----- DOCUMENT EXTRACT

Next is the Collision component. This holds some bitmasks which tell it what groups it is a part of(GroupMask), what groups it is allowed to pair with with out being a part of that group (PairMask), and who it should resolve collisions with, (ResolutionGroupMask) and finally, who it should resolve collisions with one-way (ResolutionPairMask). It also holds values related to detection and resolution, such as Shape, mass, and restitution.

Just as a quick side note, under the comment "Dependencies" there is a field for a Body and a Physics, both of these objects are components which are supplied to track the location of the collideable.

using System;
using System.Collections.Generic;
using System.Linq;
using System.Text;
using EntityEngineV4.Collision.Shapes;
using EntityEngineV4.Components;
using EntityEngineV4.Engine;
using Microsoft.Xna.Framework;

namespace EntityEngineV4.Collision
{
    public class Collision : Component
    {
        //Delegates and events
        public delegate void EventHandler(Collision c);
        public event EventHandler CollideEvent;

        /// <summary>
        /// The group mask is the bit mask used to determine which groups the component is a part of.
        /// The CollisionHandler will pair all components with the same mask.
        /// </summary>
        /// <value>
        /// The group mask.
        /// </value>
        public Bitmask GroupMask { get; protected set; }

        /// <summary>
        /// The pair mask is the bit mask used to determine which groups the component will pair with.
        /// The CollisionHandler will only pair components whose group mask matches the pair mask.
        /// </summary>
        /// <value>
        /// The pair mask.
        /// </value>
        public Bitmask PairMask { get; protected set; }

        /// <summary>
        /// The resolution mask is the bit mask which will determine which groups will physically collide with each other
        /// </summary>
        public Bitmask ResolutionGroupMask { get; protected set; }

        /// <summary>
        /// The resolution mask is the bit mask which will determine which pairs will physically collide with each other
        /// </summary>
        public Bitmask ResolutionPairMask { get; protected set; }

        //Collision Related Values

        //// <summary>
        /// Backing field for Mass.
        /// </summary>
        private float _mass = 1f;
        /// <summary>
        /// The mass of the object.
        /// </summary>
        /// <value>
        /// The mass.
        /// </value>
        public float Mass
        {
            get { return _mass; }
            set
            {
                if (value < 0) throw new Exception("Mass cannot be less than zero!");
                _mass = value;

                if (Math.Abs(value - 0) < .00001f)
                    InvertedMass = 0;
                else
                    InvertedMass = 1 / _mass;
            }
        }

        /// <summary>
        /// Gets one divided by mass (1/mass).
        /// </summary>
        /// <value>
        /// The inverted mass.

----------
----- GIVEN DATA

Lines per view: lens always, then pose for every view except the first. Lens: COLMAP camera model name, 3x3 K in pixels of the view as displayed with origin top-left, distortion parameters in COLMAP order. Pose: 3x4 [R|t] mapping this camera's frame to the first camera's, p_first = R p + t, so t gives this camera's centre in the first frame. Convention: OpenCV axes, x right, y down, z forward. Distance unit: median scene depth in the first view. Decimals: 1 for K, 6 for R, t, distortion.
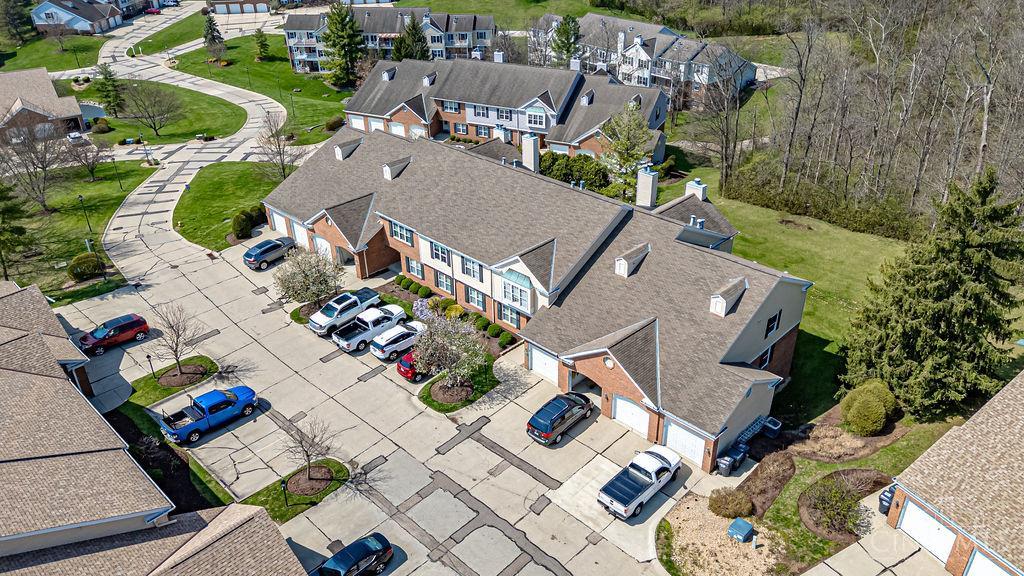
lens RADIAL K [[754.8, 0, 512.0], [0, 754.8, 288.0], [0, 0, 1]] dist [0.081317, -0.076731]
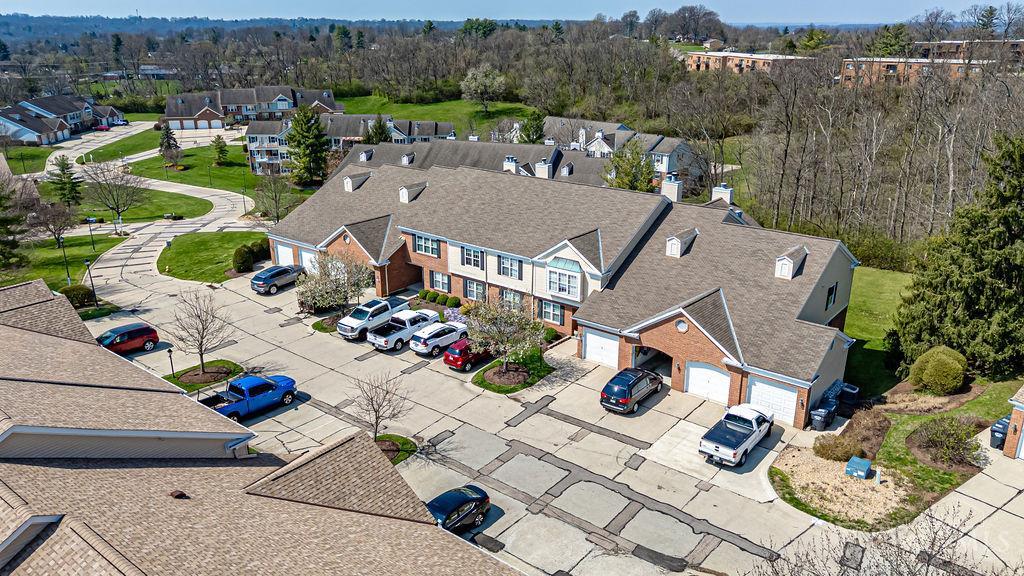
lens RADIAL K [[754.8, 0, 512.0], [0, 754.8, 288.0], [0, 0, 1]] dist [0.081317, -0.076731]
pose [[0.995135, -0.016093, 0.097193, -0.134388], [0.034087, 0.981878, -0.186424, 0.168194], [-0.092431, 0.188830, 0.977650, 0.054682]]
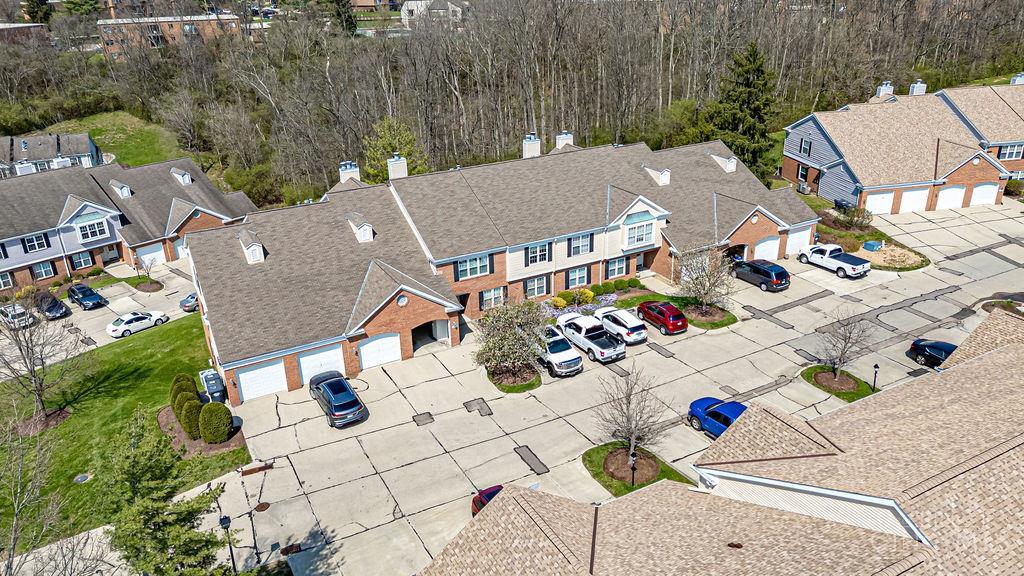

----------

### PROBLEM TO WORK ON
In the collision component excerpt, what value does InvertedMass get when Mass is set to zero?

### EXERCISE OUTPUT
InvertedMass is set to 0.